[Available data — start]

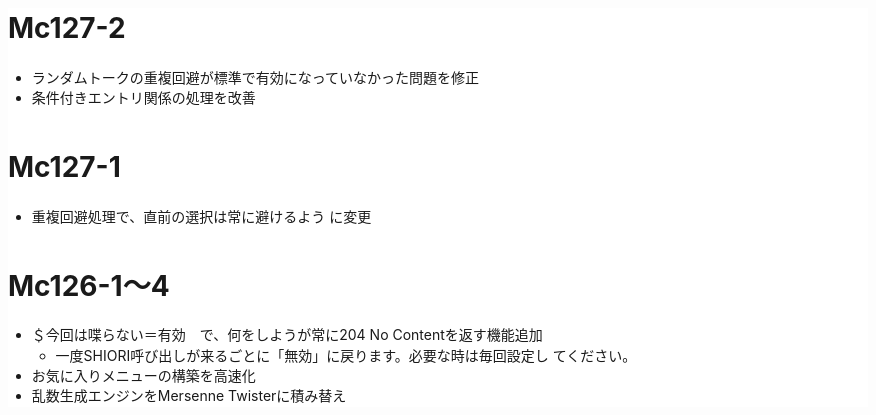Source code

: # Mc127-2 #
  * ランダムトークの重複回避が標準で有効になっていなかった問題を修正
  * 条件付きエントリ関係の処理を改善
# Mc127-1 #
  * 重複回避処理で、直前の選択は常に避けるよう に変更
# Mc126-1～4 #
  * ＄今回は喋らない＝有効　で、何をしようが常に204 No Contentを返す機能追加
    * 一度SHIORI呼び出しが来るごとに「無効」に戻ります。必要な時は毎回設定し てください。
  * お気に入りメニューの構築を高速化
  * 乱数生成エンジンをMersenne Twisterに積み替え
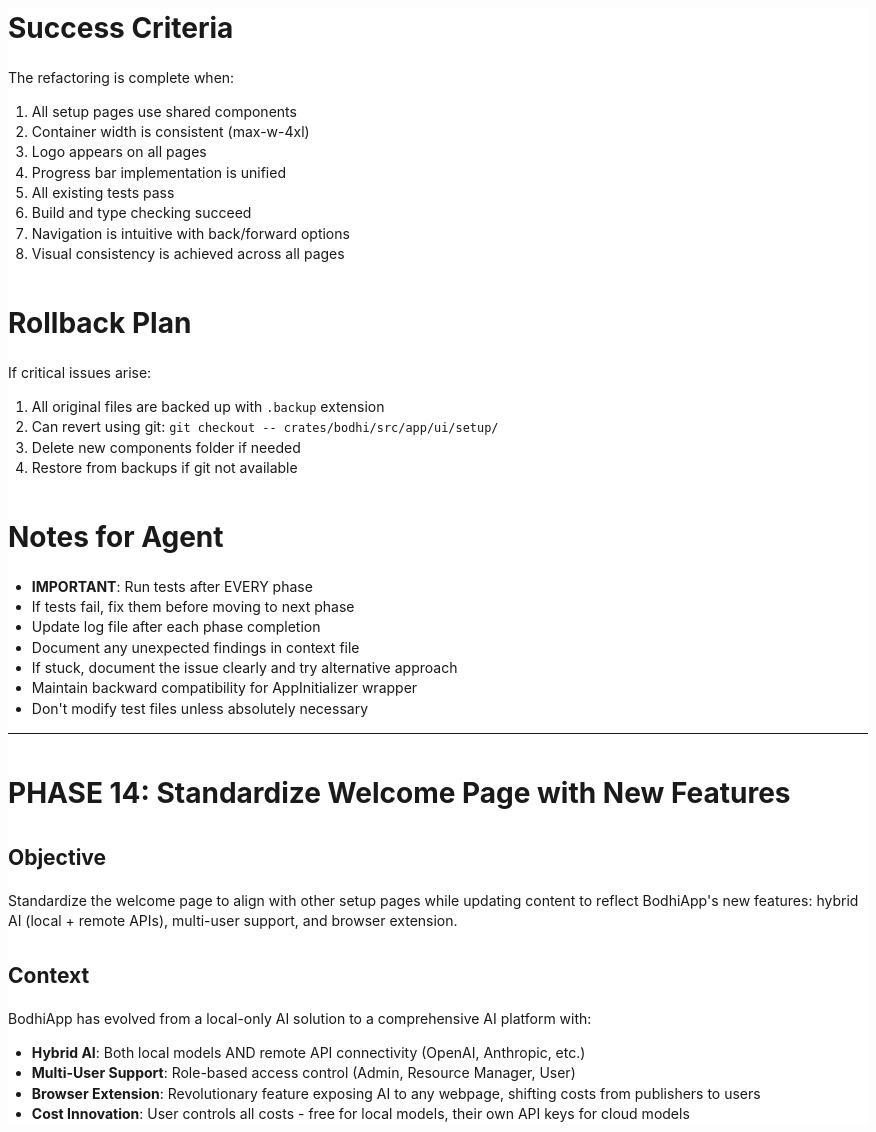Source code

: 
# Success Criteria

The refactoring is complete when:
1. All setup pages use shared components
2. Container width is consistent (max-w-4xl)
3. Logo appears on all pages
4. Progress bar implementation is unified
5. All existing tests pass
6. Build and type checking succeed
7. Navigation is intuitive with back/forward options
8. Visual consistency is achieved across all pages

# Rollback Plan

If critical issues arise:
1. All original files are backed up with `.backup` extension
2. Can revert using git: `git checkout -- crates/bodhi/src/app/ui/setup/`
3. Delete new components folder if needed
4. Restore from backups if git not available

# Notes for Agent

- **IMPORTANT**: Run tests after EVERY phase
- If tests fail, fix them before moving to next phase
- Update log file after each phase completion
- Document any unexpected findings in context file
- If stuck, document the issue clearly and try alternative approach
- Maintain backward compatibility for AppInitializer wrapper
- Don't modify test files unless absolutely necessary

---

# PHASE 14: Standardize Welcome Page with New Features

## Objective
Standardize the welcome page to align with other setup pages while updating content to reflect BodhiApp's new features: hybrid AI (local + remote APIs), multi-user support, and browser extension.

## Context
BodhiApp has evolved from a local-only AI solution to a comprehensive AI platform with:
- **Hybrid AI**: Both local models AND remote API connectivity (OpenAI, Anthropic, etc.)
- **Multi-User Support**: Role-based access control (Admin, Resource Manager, User)
- **Browser Extension**: Revolutionary feature exposing AI to any webpage, shifting costs from publishers to users
- **Cost Innovation**: User controls all costs - free for local models, their own API keys for cloud models
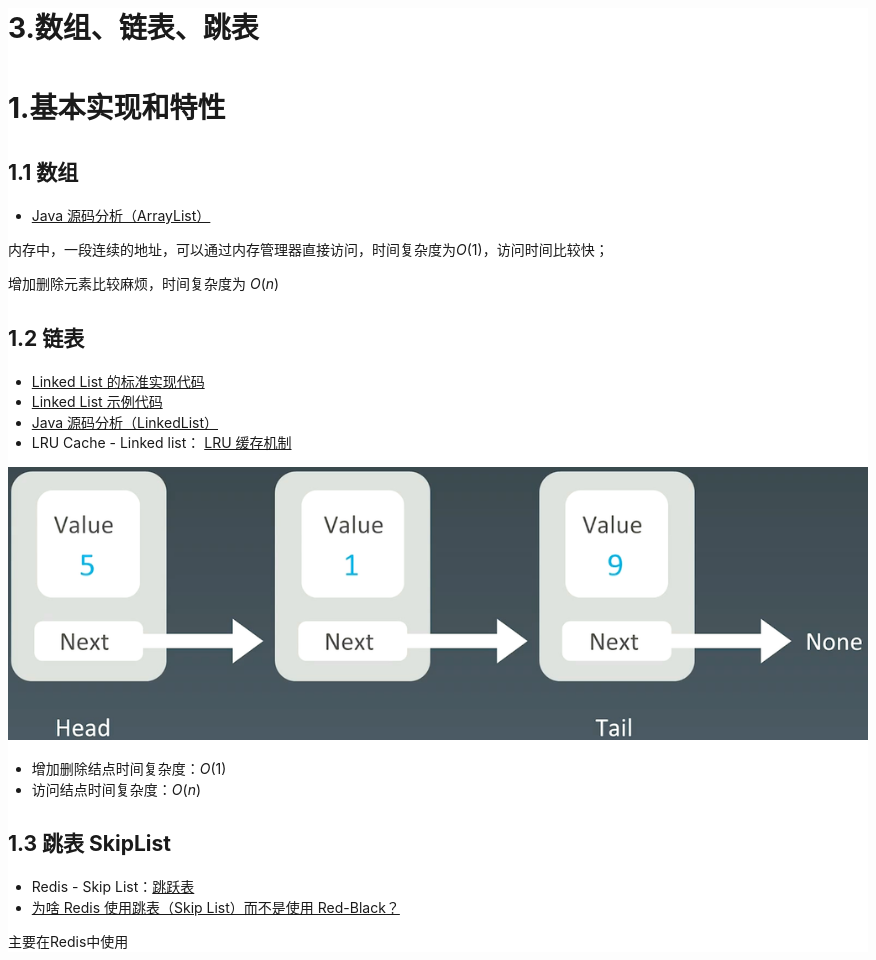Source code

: # 3.数组、链表、跳表

# 1.基本实现和特性

## 1.1 数组

-   [Java 源码分析（ArrayList）](http://developer.classpath.org/doc/java/util/ArrayList-source.html "Java 源码分析（ArrayList）")

内存中，一段连续的地址，可以通过内存管理器直接访问，时间复杂度为$O(1)$，访问时间比较快；

增加删除元素比较麻烦，时间复杂度为 $O(n)$

## 1.2 链表

-   [Linked List 的标准实现代码](http://www.geeksforgeeks.org/implementing-a-linked-list-in-java-using-class/ "Linked List 的标准实现代码")
-   [Linked List 示例代码](<http://www.cs.cmu.edu/~adamchik/15-121/lectures/Linked Lists/code/LinkedList.java> "Linked List 示例代码")
-   [Java 源码分析（LinkedList）](http://developer.classpath.org/doc/java/util/LinkedList-source.html "Java 源码分析（LinkedList）")
-   LRU Cache - Linked list： [LRU 缓存机制](http://leetcode-cn.com/problems/lru-cache "LRU 缓存机制")

![](image/image_O59ESUlR11.png)

-   增加删除结点时间复杂度：$O(1)$
-   访问结点时间复杂度：$O(n)$

## 1.3 跳表 SkipList

-   Redis - Skip List：[跳跃表](http://redisbook.readthedocs.io/en/latest/internal-datastruct/skiplist.html "跳跃表")
-   [为啥 Redis 使用跳表（Skip List）而不是使用 Red-Black？](http://www.zhihu.com/question/20202931 "为啥 Redis 使用跳表（Skip List）而不是使用 Red-Black？")

主要在Redis中使用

[Available data — finish]

→ **What is expected**
Write out the source text of every one of the records above again, word for word, and leave the pictures out.

→ **Answer box**
Source code

: # Mc127-2 #
  * ランダムトークの重複回避が標準で有効になっていなかった問題を修正
  * 条件付きエントリ関係の処理を改善
# Mc127-1 #
  * 重複回避処理で、直前の選択は常に避けるよう に変更
# Mc126-1～4 #
  * ＄今回は喋らない＝有効　で、何をしようが常に204 No Contentを返す機能追加
    * 一度SHIORI呼び出しが来るごとに「無効」に戻ります。必要な時は毎回設定し てください。
  * お気に入りメニューの構築を高速化
  * 乱数生成エンジンをMersenne Twisterに積み替え
Source code

: 
# Success Criteria

The refactoring is complete when:
1. All setup pages use shared components
2. Container width is consistent (max-w-4xl)
3. Logo appears on all pages
4. Progress bar implementation is unified
5. All existing tests pass
6. Build and type checking succeed
7. Navigation is intuitive with back/forward options
8. Visual consistency is achieved across all pages

# Rollback Plan

If critical issues arise:
1. All original files are backed up with `.backup` extension
2. Can revert using git: `git checkout -- crates/bodhi/src/app/ui/setup/`
3. Delete new components folder if needed
4. Restore from backups if git not available

# Notes for Agent

- **IMPORTANT**: Run tests after EVERY phase
- If tests fail, fix them before moving to next phase
- Update log file after each phase completion
- Document any unexpected findings in context file
- If stuck, document the issue clearly and try alternative approach
- Maintain backward compatibility for AppInitializer wrapper
- Don't modify test files unless absolutely necessary

---

# PHASE 14: Standardize Welcome Page with New Features

## Objective
Standardize the welcome page to align with other setup pages while updating content to reflect BodhiApp's new features: hybrid AI (local + remote APIs), multi-user support, and browser extension.

## Context
BodhiApp has evolved from a local-only AI solution to a comprehensive AI platform with:
- **Hybrid AI**: Both local models AND remote API connectivity (OpenAI, Anthropic, etc.)
- **Multi-User Support**: Role-based access control (Admin, Resource Manager, User)
- **Browser Extension**: Revolutionary feature exposing AI to any webpage, shifting costs from publishers to users
- **Cost Innovation**: User controls all costs - free for local models, their own API keys for cloud models
Source code

: # 3.数组、链表、跳表

# 1.基本实现和特性

## 1.1 数组

-   [Java 源码分析（ArrayList）](http://developer.classpath.org/doc/java/util/ArrayList-source.html "Java 源码分析（ArrayList）")

内存中，一段连续的地址，可以通过内存管理器直接访问，时间复杂度为$O(1)$，访问时间比较快；

增加删除元素比较麻烦，时间复杂度为 $O(n)$

## 1.2 链表

-   [Linked List 的标准实现代码](http://www.geeksforgeeks.org/implementing-a-linked-list-in-java-using-class/ "Linked List 的标准实现代码")
-   [Linked List 示例代码](<http://www.cs.cmu.edu/~adamchik/15-121/lectures/Linked Lists/code/LinkedList.java> "Linked List 示例代码")
-   [Java 源码分析（LinkedList）](http://developer.classpath.org/doc/java/util/LinkedList-source.html "Java 源码分析（LinkedList）")
-   LRU Cache - Linked list： [LRU 缓存机制](http://leetcode-cn.com/problems/lru-cache "LRU 缓存机制")

![](image/image_O59ESUlR11.png)

-   增加删除结点时间复杂度：$O(1)$
-   访问结点时间复杂度：$O(n)$

## 1.3 跳表 SkipList

-   Redis - Skip List：[跳跃表](http://redisbook.readthedocs.io/en/latest/internal-datastruct/skiplist.html "跳跃表")
-   [为啥 Redis 使用跳表（Skip List）而不是使用 Red-Black？](http://www.zhihu.com/question/20202931 "为啥 Redis 使用跳表（Skip List）而不是使用 Red-Black？")

主要在Redis中使用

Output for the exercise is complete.